## Problem set
1 > In the text about intra-ocular lenses, how long do these lenses usually remain in the eye?
2 > Continue the text on intra-ocular lenses from its last sentence.

## Text block
____
In a very few cases, laser eye surgery will not produce the best results. And we are only interested in the best results.
So for some patients with extremely high prescriptions, we might recommend intra-ocular lenses.
These artificial lenses are referred to by many names, including IOLs, phakic IOLs, implantable lenses, clear lens extraction or exchange (CLE), intra-corneal lens implants, Artisan® lenses, Prelex® lenses, RLR, refractive lens exchange and lens replacement surgery. Their enormous range makes them an option – and, rarely, the only option – for those with unusually high refractive prescriptions.
Implanting intraocular lenses / refractive lens exchange
In this form of treatment, an intra-ocular lens (IOL) is surgically implanted into the eye. The lens is permanent, although it can be surgically removed and needs no maintenance. These intraocular lenses (IOLs) usually remain in the eye for the patient’s entire life.
____
## Given records
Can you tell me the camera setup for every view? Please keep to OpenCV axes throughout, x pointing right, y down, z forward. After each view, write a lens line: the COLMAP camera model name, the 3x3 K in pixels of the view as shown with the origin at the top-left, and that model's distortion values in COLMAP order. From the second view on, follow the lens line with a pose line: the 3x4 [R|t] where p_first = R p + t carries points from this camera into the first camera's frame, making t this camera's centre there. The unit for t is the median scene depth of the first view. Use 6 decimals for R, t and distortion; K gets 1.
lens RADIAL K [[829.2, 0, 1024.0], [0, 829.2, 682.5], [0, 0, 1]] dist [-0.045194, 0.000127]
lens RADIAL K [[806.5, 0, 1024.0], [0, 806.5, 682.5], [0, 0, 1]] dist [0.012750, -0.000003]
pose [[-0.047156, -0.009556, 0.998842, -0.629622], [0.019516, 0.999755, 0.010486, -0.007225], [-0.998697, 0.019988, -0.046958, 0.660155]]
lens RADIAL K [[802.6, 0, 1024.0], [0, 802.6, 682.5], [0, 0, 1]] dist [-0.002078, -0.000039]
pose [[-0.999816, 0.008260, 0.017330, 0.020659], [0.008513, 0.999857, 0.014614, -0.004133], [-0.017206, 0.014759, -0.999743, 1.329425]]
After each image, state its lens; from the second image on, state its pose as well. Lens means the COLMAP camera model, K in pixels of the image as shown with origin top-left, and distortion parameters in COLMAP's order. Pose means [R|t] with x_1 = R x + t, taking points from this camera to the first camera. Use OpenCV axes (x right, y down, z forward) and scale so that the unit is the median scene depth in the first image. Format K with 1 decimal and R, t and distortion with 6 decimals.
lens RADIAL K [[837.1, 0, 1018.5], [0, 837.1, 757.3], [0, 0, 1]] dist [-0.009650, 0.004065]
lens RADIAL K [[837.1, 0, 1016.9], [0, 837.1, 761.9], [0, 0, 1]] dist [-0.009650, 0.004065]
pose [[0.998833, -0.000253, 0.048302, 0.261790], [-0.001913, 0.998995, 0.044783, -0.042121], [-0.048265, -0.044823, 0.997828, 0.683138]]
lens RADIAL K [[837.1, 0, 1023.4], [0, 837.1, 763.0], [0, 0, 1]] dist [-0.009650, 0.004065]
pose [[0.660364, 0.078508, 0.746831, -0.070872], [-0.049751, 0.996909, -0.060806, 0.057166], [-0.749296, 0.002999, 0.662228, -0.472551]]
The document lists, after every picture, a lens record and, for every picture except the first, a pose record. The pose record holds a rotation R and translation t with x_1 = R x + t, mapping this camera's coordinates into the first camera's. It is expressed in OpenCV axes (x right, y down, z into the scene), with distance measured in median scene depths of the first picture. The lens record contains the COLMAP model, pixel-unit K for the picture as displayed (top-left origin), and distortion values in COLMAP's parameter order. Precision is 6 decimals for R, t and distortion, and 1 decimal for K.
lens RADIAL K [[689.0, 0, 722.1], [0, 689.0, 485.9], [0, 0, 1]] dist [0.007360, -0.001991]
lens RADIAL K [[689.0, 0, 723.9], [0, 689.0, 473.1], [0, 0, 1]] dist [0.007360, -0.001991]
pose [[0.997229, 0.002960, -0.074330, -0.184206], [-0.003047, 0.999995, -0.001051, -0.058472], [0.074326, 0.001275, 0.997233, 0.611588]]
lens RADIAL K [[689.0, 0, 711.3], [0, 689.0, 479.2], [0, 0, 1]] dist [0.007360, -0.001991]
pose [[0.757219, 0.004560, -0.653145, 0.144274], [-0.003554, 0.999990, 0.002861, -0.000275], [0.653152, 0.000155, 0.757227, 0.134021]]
____
## Task-by-task answers
1 > They usually remain in the eye for the patient's entire life.

2 >
The IOL doesn’t replace the patient’s natural lens. Instead, to preserve the focusing ability needed for reading, the surgeon implants the new lens in front of the natural lens. In this way, it works much as a conventional contact lens would. (Indeed, intraocular lenses are sometimes called ‘implantable contact lenses’).
The surgeon makes a small incision and inserts the refractive lens through this opening, where it is positioned exactly in front of the pupil and fixed to the iris with two surgical clips. The surgeon then closes the incision.